MMP-11 is expressed in normal and pathological remodelling processes.

MMP-14 is a membrane-type MMP which has intrinsic proteolytic capabilities and can induce its effects by activating MMP-2 and MMP-13. MMP-14 contributes to re-epithelialization. MMP-28 is a 59 kDa protein which is expressed in basal keratinocytes at the edge of the wound. It has been shown that MMP-28 is spatially and temporally regulated, with a strong upregulation of MMP-28 occurring in the mitotic cells of wounded skin, which suggests its requirement in restructuring the basement membrane or degrading the adhesive proteins between the keratinocytes in order to supply new cells for the migrating front [24, 25].

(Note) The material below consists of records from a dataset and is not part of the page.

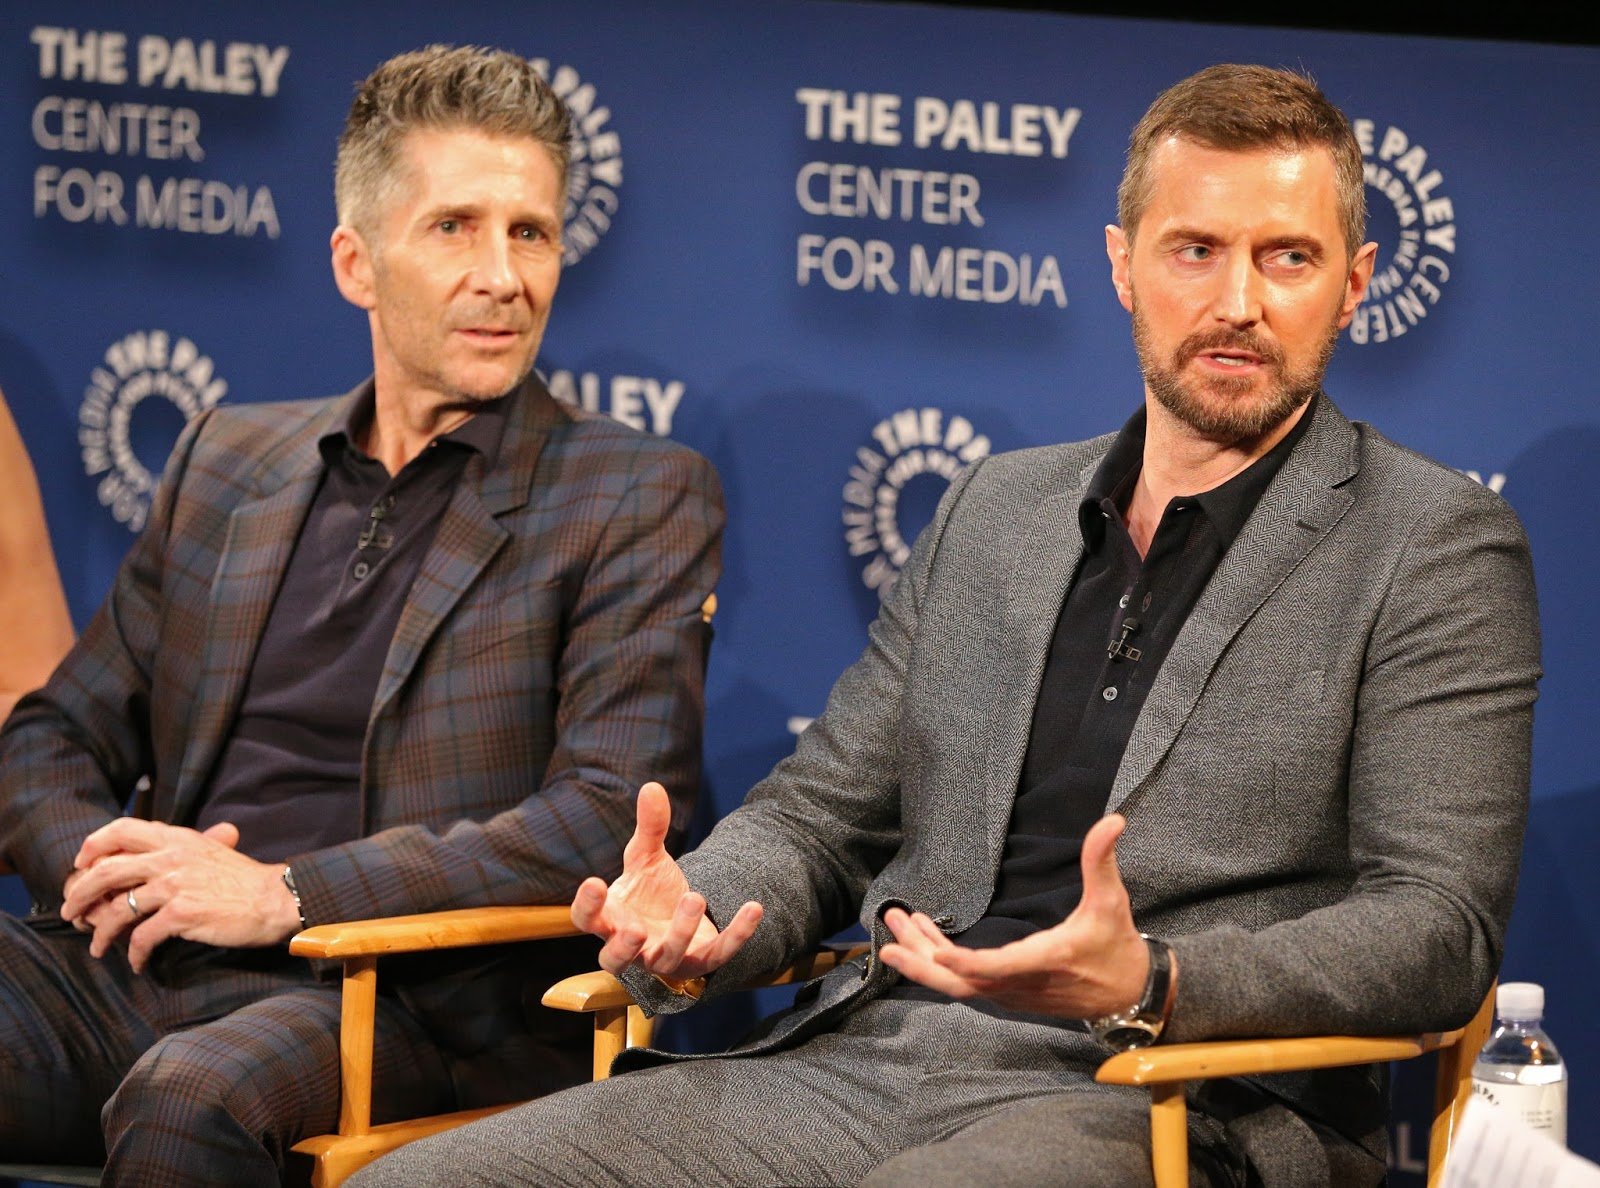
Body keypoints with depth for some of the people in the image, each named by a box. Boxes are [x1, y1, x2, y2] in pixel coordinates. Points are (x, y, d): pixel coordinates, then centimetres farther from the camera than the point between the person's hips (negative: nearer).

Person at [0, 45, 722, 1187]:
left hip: (410, 999, -4)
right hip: (142, 964, 4)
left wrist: (285, 895, -14)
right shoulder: (228, 460, 20)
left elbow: (610, 822, -7)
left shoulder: (643, 496, 5)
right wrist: (103, 867, -3)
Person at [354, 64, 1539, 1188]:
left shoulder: (1439, 550, 3)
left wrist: (1153, 985, -25)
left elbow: (1441, 928, -7)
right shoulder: (996, 509, 21)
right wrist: (690, 923, -1)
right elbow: (818, 811, 23)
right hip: (862, 1064, 6)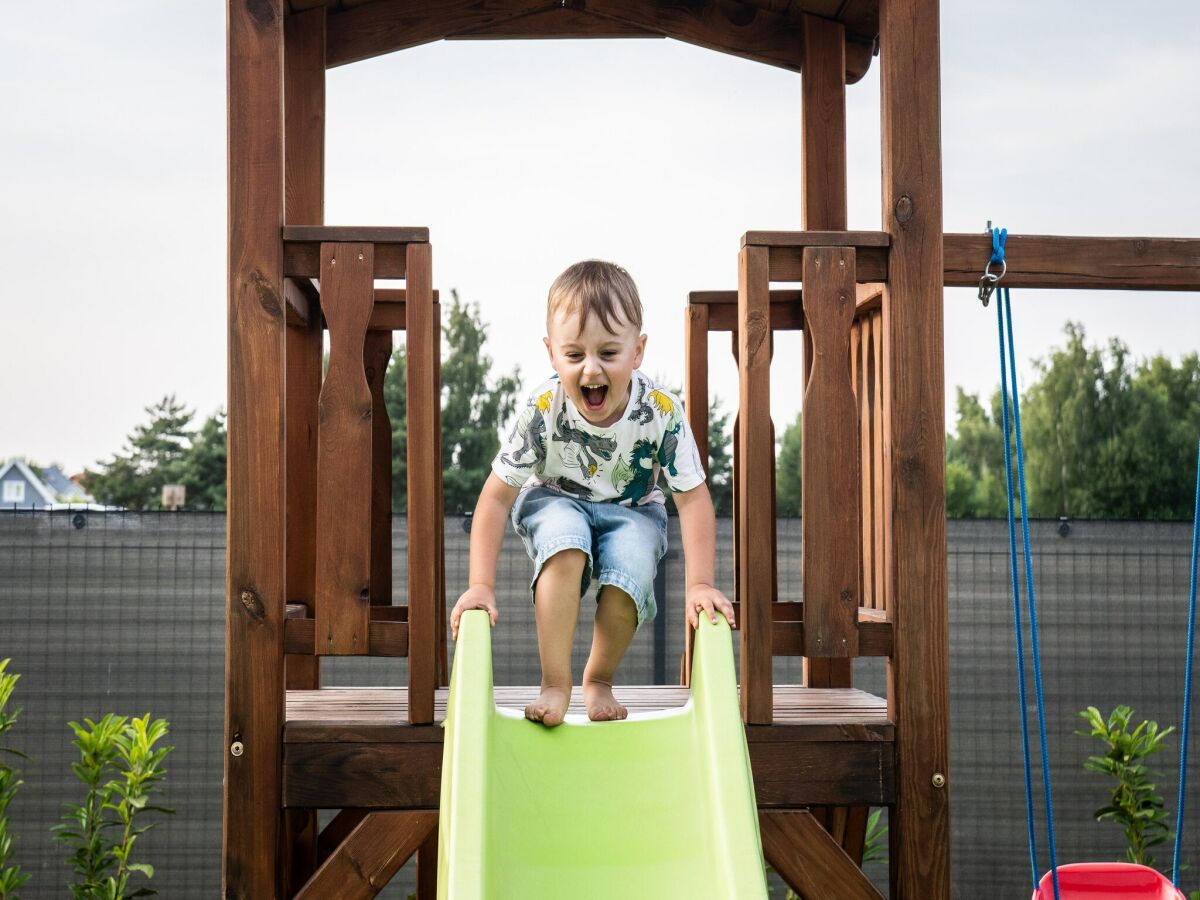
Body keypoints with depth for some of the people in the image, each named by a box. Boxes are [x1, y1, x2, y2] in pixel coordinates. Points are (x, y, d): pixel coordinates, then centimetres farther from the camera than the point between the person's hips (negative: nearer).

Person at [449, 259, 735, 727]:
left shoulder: (662, 411, -26)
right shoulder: (543, 409, -27)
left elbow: (693, 498, -20)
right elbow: (497, 496, -21)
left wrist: (700, 584, -28)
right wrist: (481, 585, -27)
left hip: (632, 510, 1)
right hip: (555, 501, -1)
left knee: (629, 577, -28)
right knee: (565, 547, -34)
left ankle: (599, 679, 2)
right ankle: (555, 683, -21)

TIMP are endogenous inhibitors of MMP and contain four members, TIMP-1, TIMP-2, TIMP-3 and TIMP-4, which are involved in the degradation of the ECM. MMP are inhibited by the interaction of the N-terminal domain of the TIMP molecule with the active site of the MMP. TIMP-1 is a glycoprotein and a natural inhibitor of MMP. In addition to its inhibitory role against most of the known MMP, this encoded protein promotes cell proliferation and also has an antiapoptotic function. TIMP-1 has been shown to exert cell growth promoting activity on human keratinocytes. Similarly, TIMP-2 also inhibits MMP and also has the ability to directly suppress the proliferation of endothelial cells. It is also involved in the maintenance of tissue homeostasis by suppressing the proliferation of quiescent tissues in response to angiogenic factors, and by inhibiting protease activity in tissues undergoing remodelling of the ECM.

TIMP-3 binds tightly to the ECM and is a good inhibitor of the TNF-a converting enzyme. TIMP-4 is involved in the regulation of platelet aggregation, recruitment, hormonal regulation and endometrial tissue remodelling.